Allegheny serves more than 1.5 million customers in four states, including some 237,780 in Maryland. Acquiring BGE would enable Allegheny to spread its costs over a much larger territory in Maryland. Analysts say the company has the financial means to buy BGE, which could be worth $2.4 billion to $2.8 billion, based on the premiums paid in recent utility deals.
However, Allegheny suffers some of the same complications as BGE's parent. Like Constellation, Allegheny owns unregulated power plants and regulated utilities, leaving it open to similar criticism about conflicts of interest. However, most of its power plants are in West Virginia and Pennsylvania, which makes it a smaller player in Maryland's energy market than Constellation.
Analysts question whether Allegheny would be interested in BGE, since its focus in recent years has been on the fast-growing, unregulated parts of its business. BGE has reported flat to slightly lower earnings in recent years.
"I would be surprised if they'd be looking to make an acquisition of a quote, unquote 'boring' regulated utility," said Kalton. "That being said, at the right price anything is possible."
Alternatively, Constellation could choose to spin off BGE as it tried to do in 2001. The plan then was to free Constellation to pursue profits in the high-flying wholesale power business. But interest in the deal waned as profits in the power generating business fell precipitously, forcing some energy companies to write down the value of their plants or declare bankruptcy.

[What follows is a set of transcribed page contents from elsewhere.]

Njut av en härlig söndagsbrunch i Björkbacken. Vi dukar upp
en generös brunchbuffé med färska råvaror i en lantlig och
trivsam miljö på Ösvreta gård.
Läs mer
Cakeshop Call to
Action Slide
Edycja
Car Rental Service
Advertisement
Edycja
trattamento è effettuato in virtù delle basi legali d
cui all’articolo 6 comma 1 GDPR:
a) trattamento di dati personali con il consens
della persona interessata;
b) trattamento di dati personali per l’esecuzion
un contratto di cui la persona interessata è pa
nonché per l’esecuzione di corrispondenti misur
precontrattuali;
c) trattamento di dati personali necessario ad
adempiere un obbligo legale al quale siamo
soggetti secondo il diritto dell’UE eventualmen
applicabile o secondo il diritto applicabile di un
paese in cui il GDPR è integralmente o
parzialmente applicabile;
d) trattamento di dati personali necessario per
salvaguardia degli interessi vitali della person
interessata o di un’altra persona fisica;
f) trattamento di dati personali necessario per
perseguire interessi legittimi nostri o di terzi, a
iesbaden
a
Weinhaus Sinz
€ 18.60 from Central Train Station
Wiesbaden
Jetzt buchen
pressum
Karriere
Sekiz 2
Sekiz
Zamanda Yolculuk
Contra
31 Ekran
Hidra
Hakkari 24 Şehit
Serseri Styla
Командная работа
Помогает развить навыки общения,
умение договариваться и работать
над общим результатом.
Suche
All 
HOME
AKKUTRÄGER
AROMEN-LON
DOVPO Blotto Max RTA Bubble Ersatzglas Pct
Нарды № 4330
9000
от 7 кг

Today, wholesale energy suppliers and traders face the opposite situation. Profits are soaring, and Wall Street has sent shares of Constellation and other energy companies higher in recent months. Constellation reported a 70 percent gain in first-quarter profits this year. It has consistently beat analysts' earnings expectations, making investors more likely to support it as a stand-alone company than in the past.
Kalton said political pressure could force the issue, and not just in Maryland. He sees companies in other states being confronted with similar pressures to split.
"I think over the long term, those businesses will be split up," he said.